Die Therapie sollte in erster Linie der Ursachenbehebung dienen. Die Überaktivität
der Blase läßt sich bei manchen Betroffenen durch Medikamente therapieren,
die die Blase ruhigstellen. Als weitere konservative Möglichkeit bietet sich
das Toilettentraining (Miktionstraining) an, das zwar keine ursächliche Therapie
darstellt, dem Betroffenen jedoch ein weitgehend kontinentes Leben ermöglichen
kann.
Neurogene Blasenfunktionsstörungen
Durch neurologische
Erkrankungen oder Schädigungen entstehen Überleitungsstörungen
in den Nervenbahnen, die die Impulse vom Gehirn zur Blase und von der Blase zum
Gehirn senden. Diese Form der Blasenstörung tritt beispielsweise bei Querschnittlähmung,
Multipler Sklerose, Bandscheibenvorfall oder Spina bifida auf. Häufig äußert
sich diese Funktionsstörung nicht ausschließlich durch die Unfähigkeit,
den Urin zu halten, sondern im Harnverhalten durch lähmungsbedingte Verkrampfungen
des Schließmuskels. Diese sehr komplikationsträchtige Funktionsstörung
bedarf der sorgfältigen und regelmäßigen Überwachung durch
den betreuenden Urologen. Durch die medikamentöse Therapie – meist
in Verbindung mit dem Erlernen des intermittierenden Selbstkatheterismus –
können heute jedoch Komplikationen weitgehend vermieden werden.
Überlaufinkontinenz
Die Überlaufinkontinenz äußert
sich durch tröpfelnden Urinabgang bei gefüllter Blase (die Blase läuft
sozusagen über). Die Ursachen sind oft langanhaltende Abflußbehinderungen
wie z.B. bei einer Vergrößerung der Prostata und bei Harnröhrenengstellen.

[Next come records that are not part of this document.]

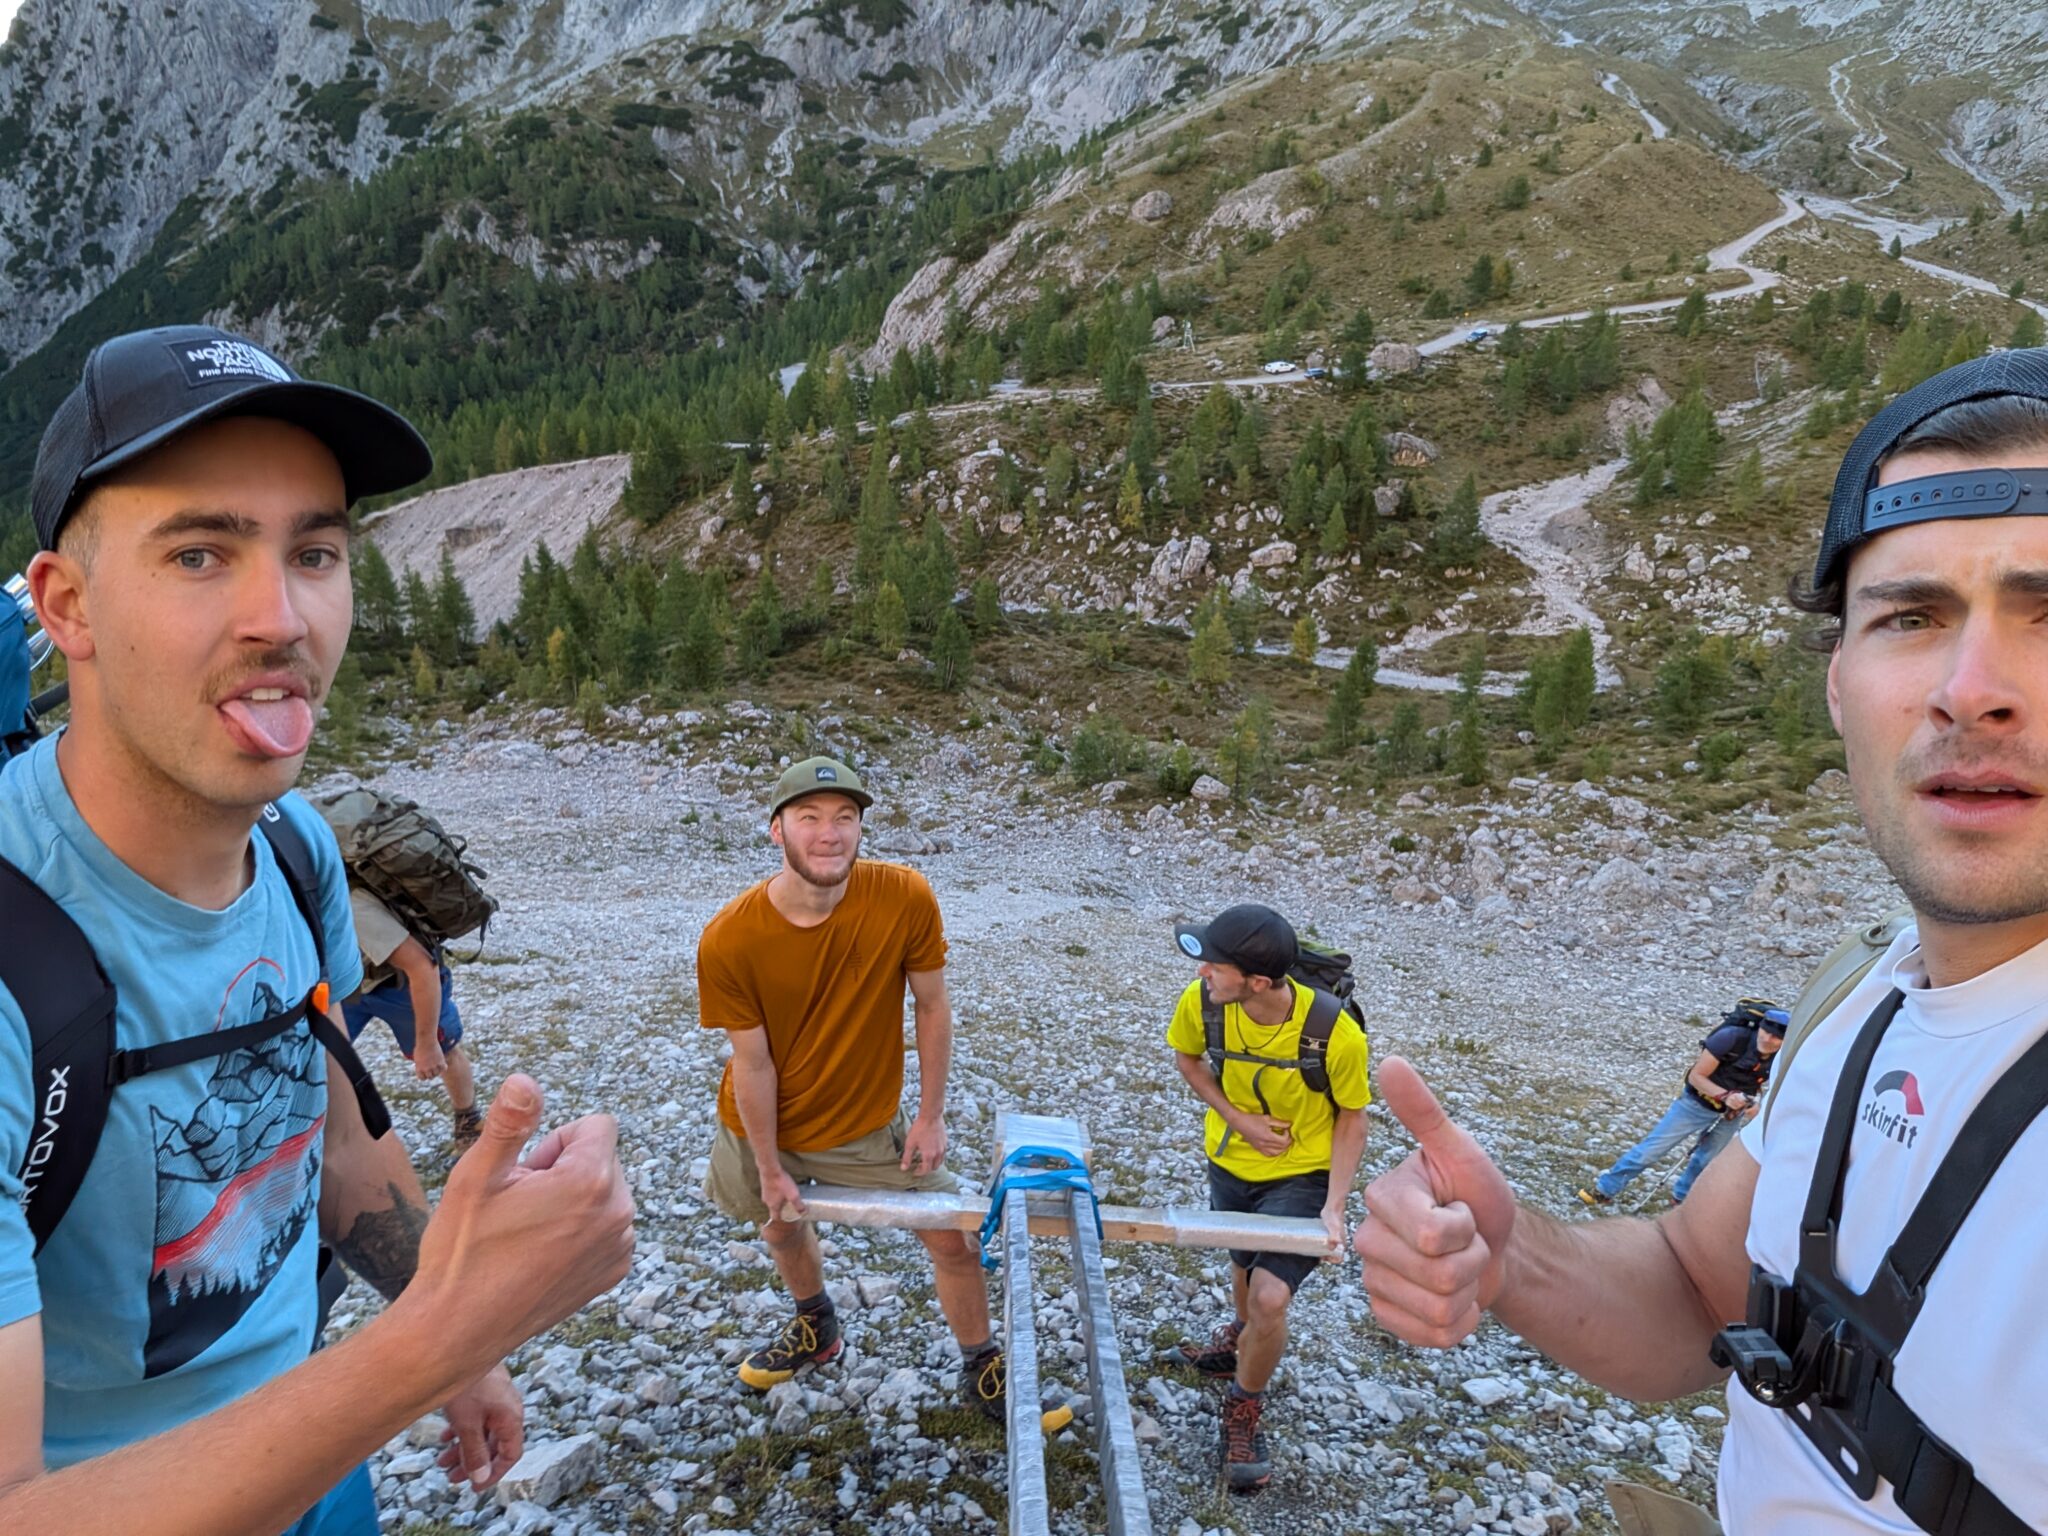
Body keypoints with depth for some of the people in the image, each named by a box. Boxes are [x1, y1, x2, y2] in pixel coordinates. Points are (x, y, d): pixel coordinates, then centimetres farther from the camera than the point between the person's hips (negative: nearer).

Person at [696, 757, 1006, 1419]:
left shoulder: (906, 898, -27)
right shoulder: (728, 940, -27)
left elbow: (932, 1005, -13)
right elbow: (753, 1062, -17)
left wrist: (931, 1115, -7)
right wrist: (769, 1168, -7)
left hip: (866, 1125, 0)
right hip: (761, 1125, 1)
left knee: (955, 1239, 4)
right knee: (782, 1223, 26)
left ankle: (982, 1370, 32)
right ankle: (817, 1327, 59)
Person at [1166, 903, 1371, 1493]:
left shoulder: (1336, 1033, -33)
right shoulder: (1199, 1002, -25)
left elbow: (1351, 1117, -14)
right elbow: (1187, 1058, -2)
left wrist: (1334, 1207, -21)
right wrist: (1237, 1119, -15)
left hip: (1302, 1178, -4)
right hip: (1230, 1163, 4)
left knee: (1270, 1299, -15)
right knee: (1246, 1268, 25)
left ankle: (1243, 1411, 15)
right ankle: (1242, 1338, 60)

Hier muß meist durch eine Operation für den freien Abfluß des
Harns gesorgt werden. Eine Überlaufinkontinenz, die durch den Verlust der
Blasenkontraktionsfähigkeit entsteht (z.B. bei längerwährender
„Überdehnung“ der Blase) wird medikamentös behandelt. Um
den Restharn zu entfernen, kann es dann nötig sein, daß der Betroffene
sich so lange selbst katheterisiert, bis die normale Kontraktionsfähigkeit
der Blase wieder hergestellt ist.
Extraurethrale Inkontinenz
Fisteln oder Fehlbildungen des harnableitenden Systems können dazu führen,
daß Harn nicht auf normalem Wege abläuft. Diese Inkontinenzform muß
operativ behandelt werden.
Weitere Ursachen für Harninkontinenz
Verschiedene Medikamente, vor allem die, die bei Herz-Kreislauferkrankungen
eingesetzt werden, können als Begleiterscheinung eine Harninkontinenz zur
Folge haben. Wenn eine Harninkontinenz plötzlich auftritt, gilt es deswegen
zu überprüfen, ob ein neu verordnetes Medikament der Auslöser sein
kann. Die psychische Verfassung des Menschen hat einen wesentlichen Einfluß
auf das Ausscheidungsverhalten. Ein typisches Beispiel stellt der allseits bekannte
Harndrang im Prüfungsstreß dar. Psychisch belastende Situationen können
sogenannte Inkontinenzauslöser darstellen.